The core principle is that for people to thrive, they need a healthy balance between enough support and enough challenge*.

The matrix displays 4 quadrants that represent 4 cultures, 4 environments, 4 philosophies that apply to teaching, coaching, leadership and learning.

 

Quadrant 1: The Abdicator

A low-support and low-challenge environment is the worst possible scenario. It creates a situation where little to no learning can take place. This leads to a culture of indifference and low expectations.

People are disengaged, apathetic and stagnant. They have low morale, boredom and a complete lack of progress.

In a veterinary setting, this is the mark of a practice when the leader coasts and is content with the status quo. Employees have no motivation – besides getting a paycheck. They practice the same way they did last year – or 10 years ago.

 

 

Quadrant 2: The Dominator

A low-support and high-challenge culture is not conducive to growth either.

It creates an environment where people are constantly pushed to their limits without the support they need.

This leads to a culture of fear, confrontation and manipulation. People become dependent. They feel criticized and experience unproductive stress.

In a vet practice, this can be observed when the leader keeps pushing the team to perform at all costs. There is no limit to the amount of work. Yet employees are not provided with the support they need in the form of staffing, resources, breaks, equipment or coaching. This is a recipe for stress, burnout and high turnover.

 

 

Quadrant 3: The Protector

A high-support and low-challenge situation is not ideal for learning either.

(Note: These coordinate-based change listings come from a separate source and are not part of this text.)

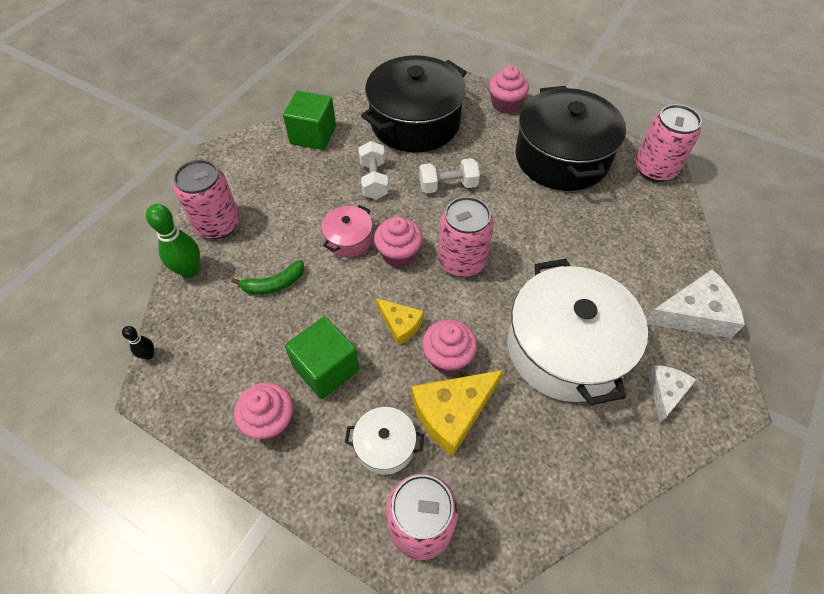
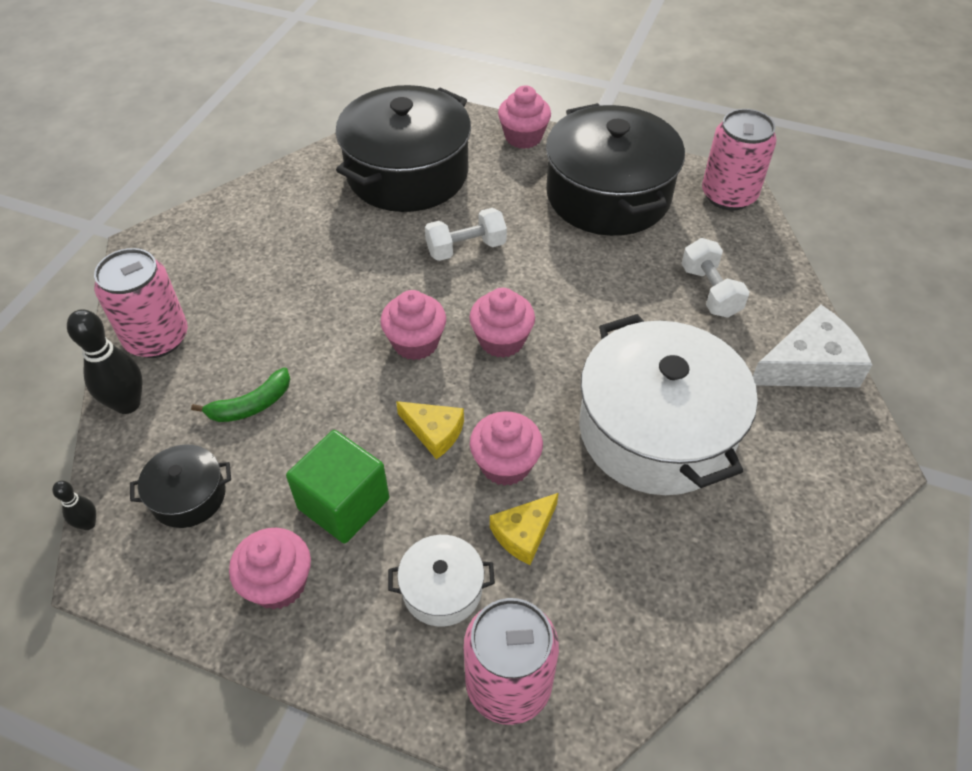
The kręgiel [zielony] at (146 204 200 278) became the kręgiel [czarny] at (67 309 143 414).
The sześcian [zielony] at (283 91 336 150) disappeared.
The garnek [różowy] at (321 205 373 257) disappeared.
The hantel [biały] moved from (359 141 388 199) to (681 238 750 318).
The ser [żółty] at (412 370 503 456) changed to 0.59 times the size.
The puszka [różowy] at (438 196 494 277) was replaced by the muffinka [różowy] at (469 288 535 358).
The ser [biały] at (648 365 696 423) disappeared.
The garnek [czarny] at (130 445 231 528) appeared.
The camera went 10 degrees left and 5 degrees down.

It creates an environment where employees (or students) don’t need to stretch their skills. They learn by repetition, not by improvement. So they can perform their job well, but they stagnate.

This leads to a culture of entitlement and mistrust. People take it easy. They are cozy in their little comfort zone. They are safe and relaxed, but bored.

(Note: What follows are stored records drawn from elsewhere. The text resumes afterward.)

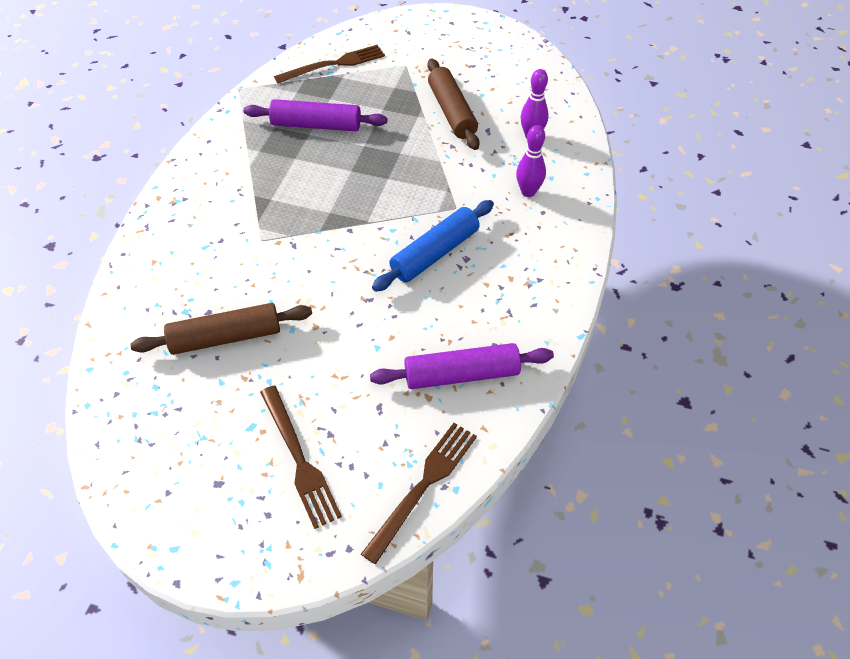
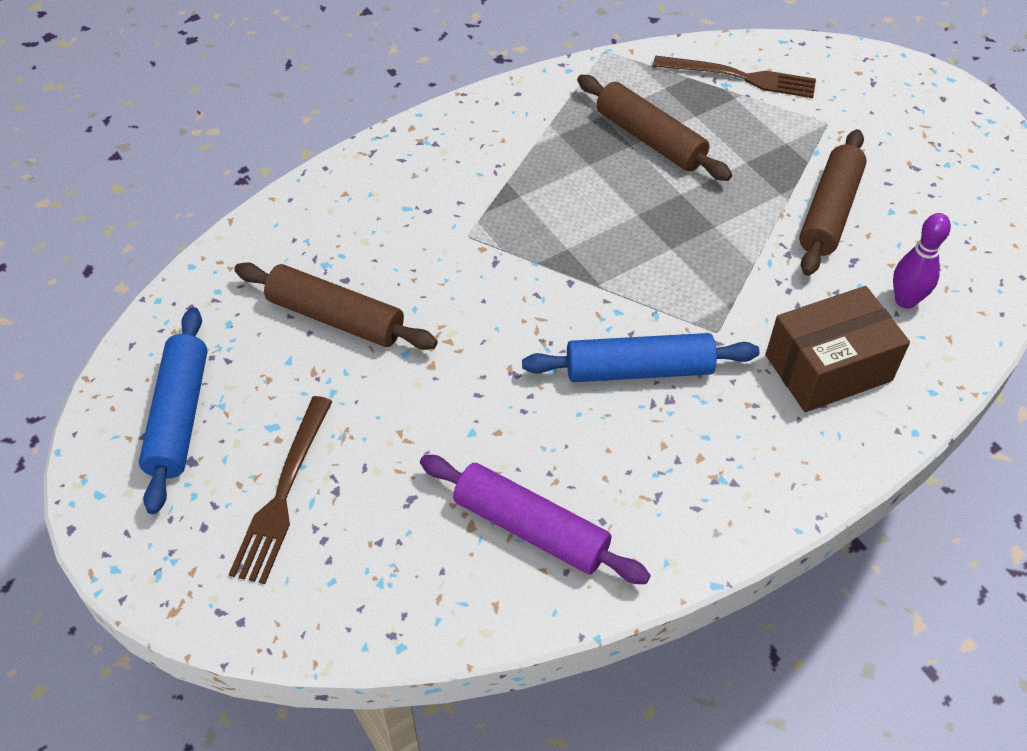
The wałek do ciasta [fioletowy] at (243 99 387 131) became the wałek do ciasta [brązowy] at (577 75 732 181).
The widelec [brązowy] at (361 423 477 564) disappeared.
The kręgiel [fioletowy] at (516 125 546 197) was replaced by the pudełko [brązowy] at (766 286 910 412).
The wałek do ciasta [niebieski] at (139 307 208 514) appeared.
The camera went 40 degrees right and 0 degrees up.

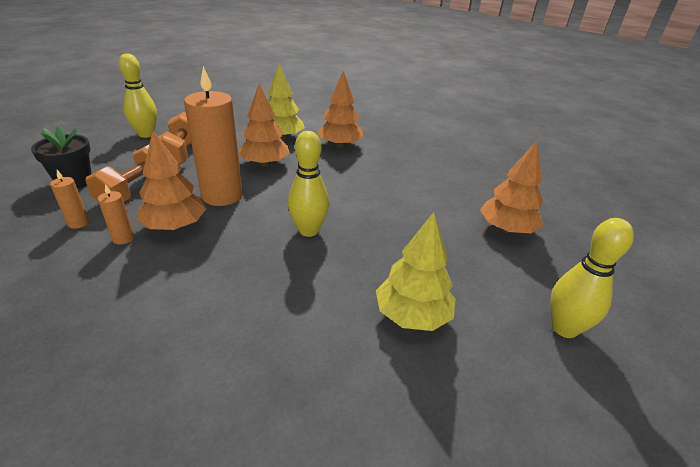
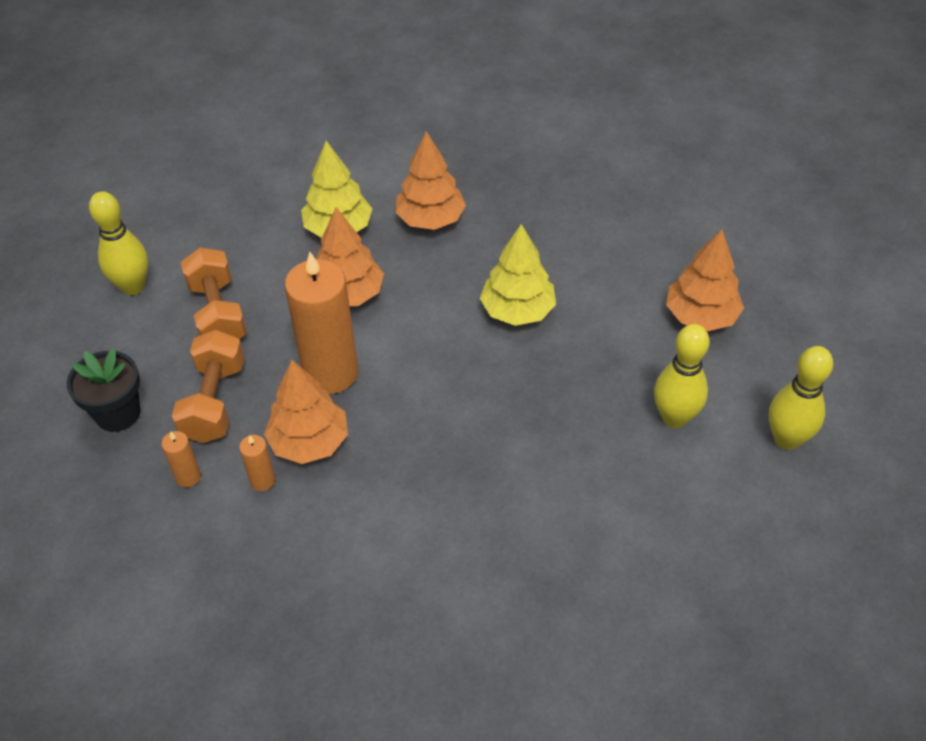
The kręgiel [żółty] moved from (288 131 329 237) to (654 324 710 428).
The drzewko [żółty] moved from (376 212 456 331) to (480 224 556 326).
The camera went 15 degrees left and 15 degrees up.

In a veterinary situation, the Protector can be a head nurse who is both super talented and overprotecting. If one of her underlings struggles, instead of coaching them, she flies to the rescue and places the IV catheter, retakes the X-ray, or intubates the patient – correctly.

This leads to a team of codependent, overprotected, nurtured group-thinkers.

 

 

Quadrant 4: The Liberator

A high-support and high-challenge environment is ideal for teaching and learning.

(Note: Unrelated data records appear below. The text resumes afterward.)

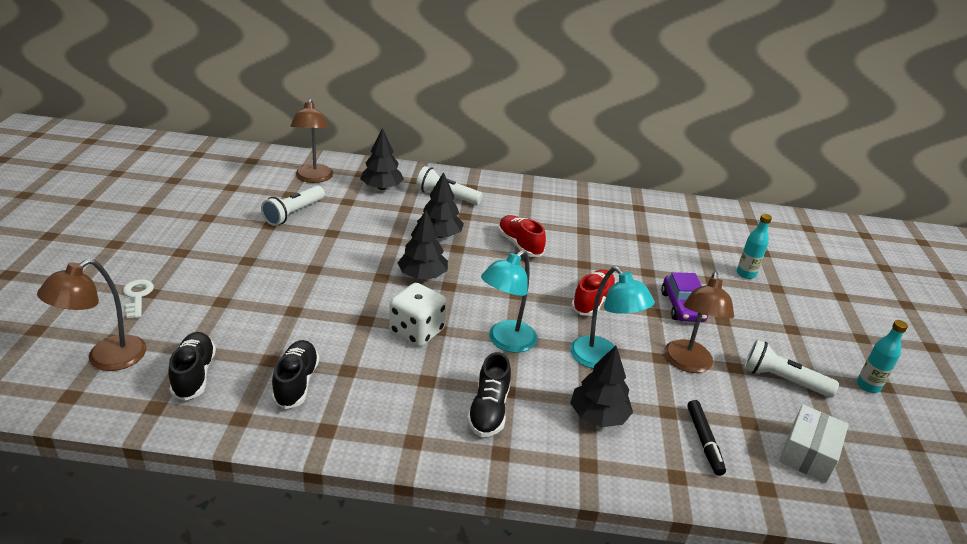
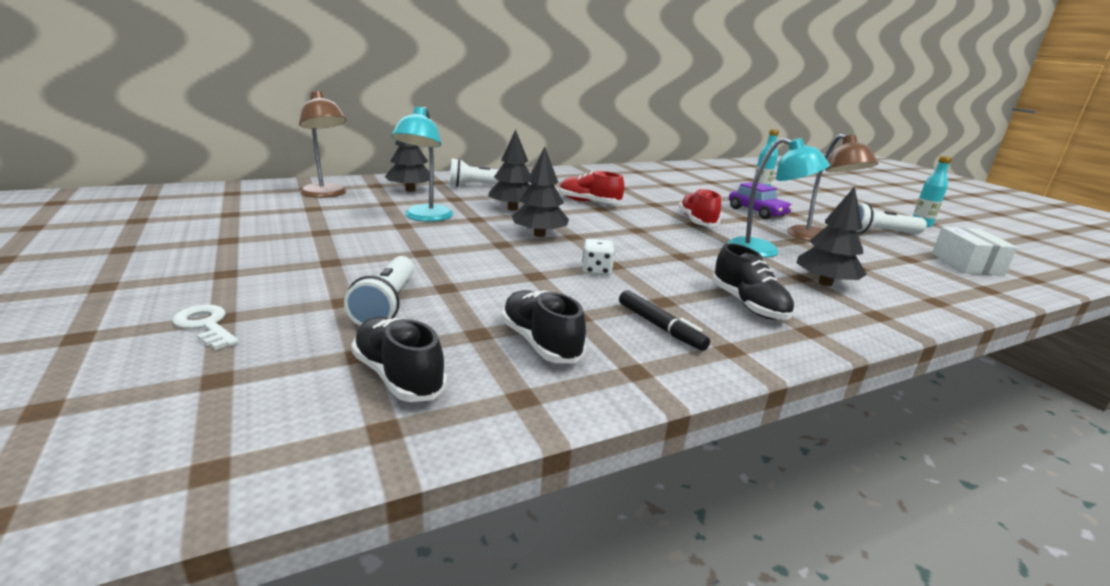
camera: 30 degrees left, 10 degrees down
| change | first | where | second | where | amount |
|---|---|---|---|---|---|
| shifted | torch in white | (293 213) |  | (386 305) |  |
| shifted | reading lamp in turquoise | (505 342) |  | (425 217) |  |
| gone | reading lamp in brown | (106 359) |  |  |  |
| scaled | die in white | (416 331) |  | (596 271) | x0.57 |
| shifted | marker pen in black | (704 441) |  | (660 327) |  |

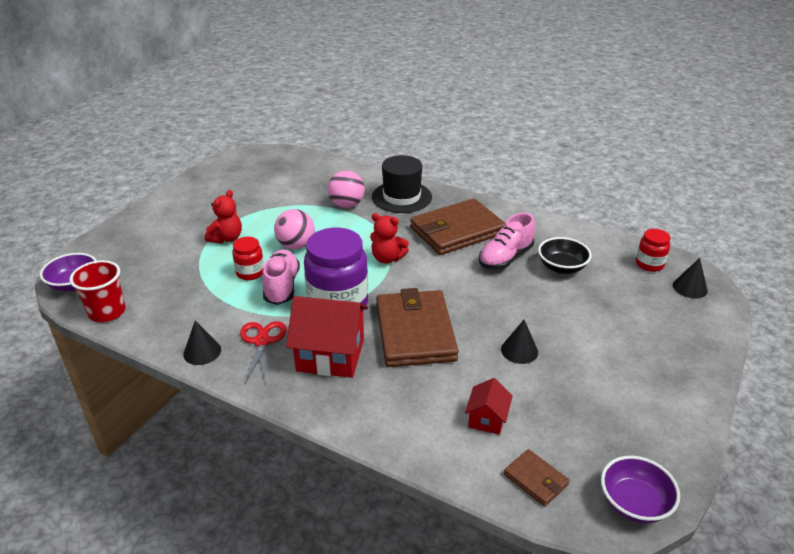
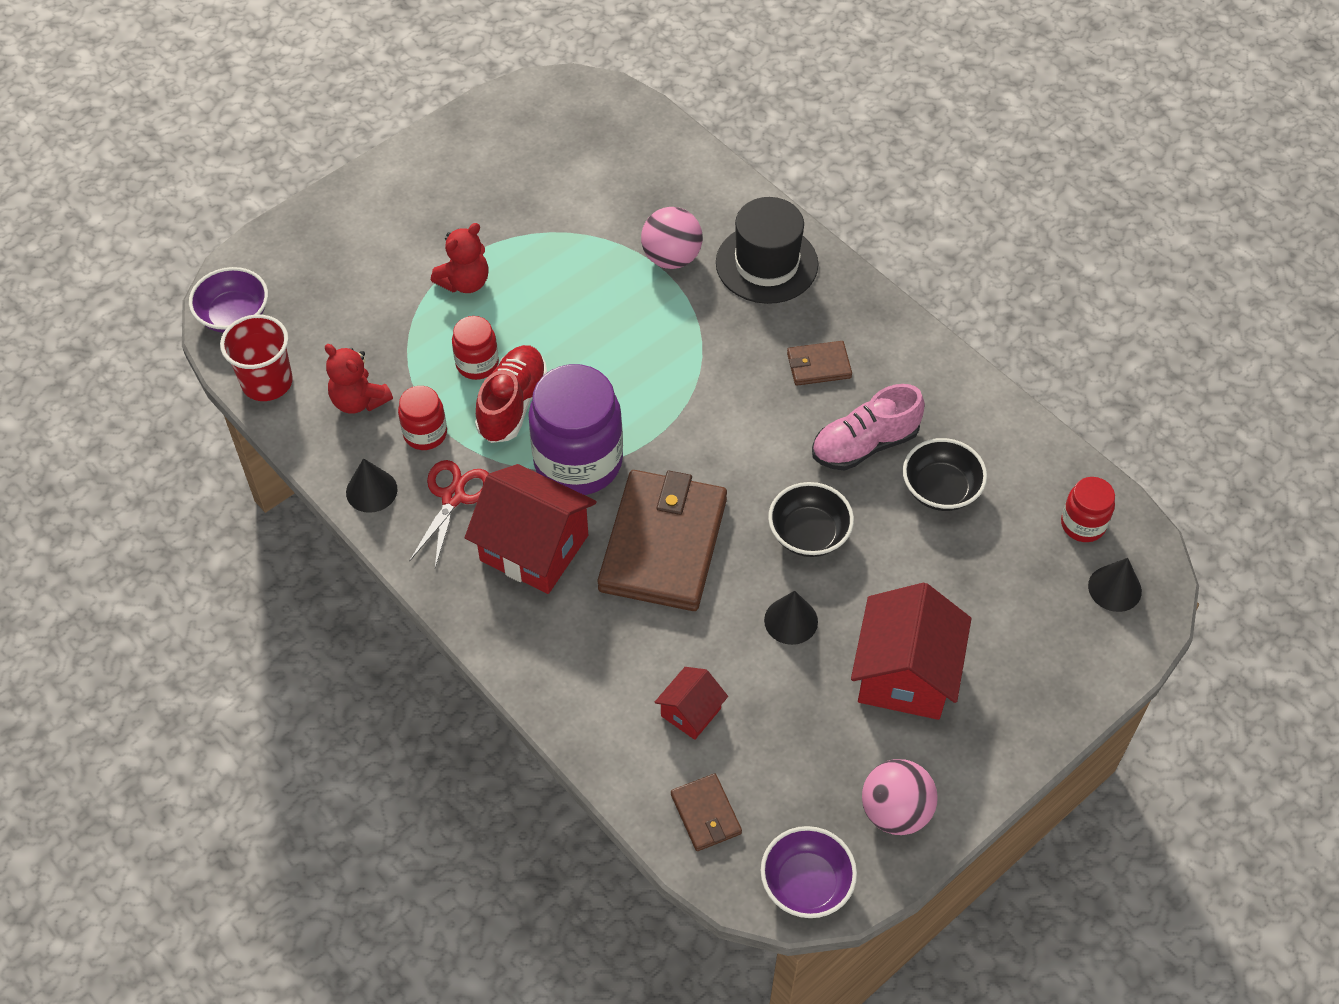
camera: 20 degrees right, 20 degrees up
| change | first | where | second | where | amount |
|---|---|---|---|---|---|
| scaled | card wallet in brown | (457 231) |  | (818 365) | x0.45 |
| shifted | ball in rosy | (296 245) |  | (895 811) |  |
| shifted | stuffed bear in red | (387 258) |  | (359 400) |  |
| repainted | lace-up shoe in rosy | (282 286) | lace-up shoe in red | (512 404) |  |
| new |  |  | preserve jar in red | (425 434) |  |
| new |  |  | bowl in black | (809 534) |  |
| new |  |  | toy house in red | (905 674) |  |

It creates a situation of continuous exploration, innovation and achievement.

This leads to a culture of growth, empowerment, opportunity, interdependence and cooperation.

People find meaning and purpose. They are allowed to try new things. Their well-being is a core principle, not an afterthought or a luxury.

Liberators create amazing practices where teammates are equally supported and challenged. Their philosophy is “better every day.” Their culture is one of learning, personal growth and professional development.



Conclusion

It’s a fine balance. Provide too much support, and you can become a protector. Challenge too much, and you can be seen as a dominator. Provide neither, and that makes you an abdicator!

The ideal learning environment for becoming a Liberator is one that provides both high levels of support and challenge. 

This leads to happy, well-balanced and fulfilled team members.

Phil Zeltzman, DVM, DACVS, CVJ, Fear Free Certified


* Thank you very much to Megan M. for the teaching moment and the inspiration.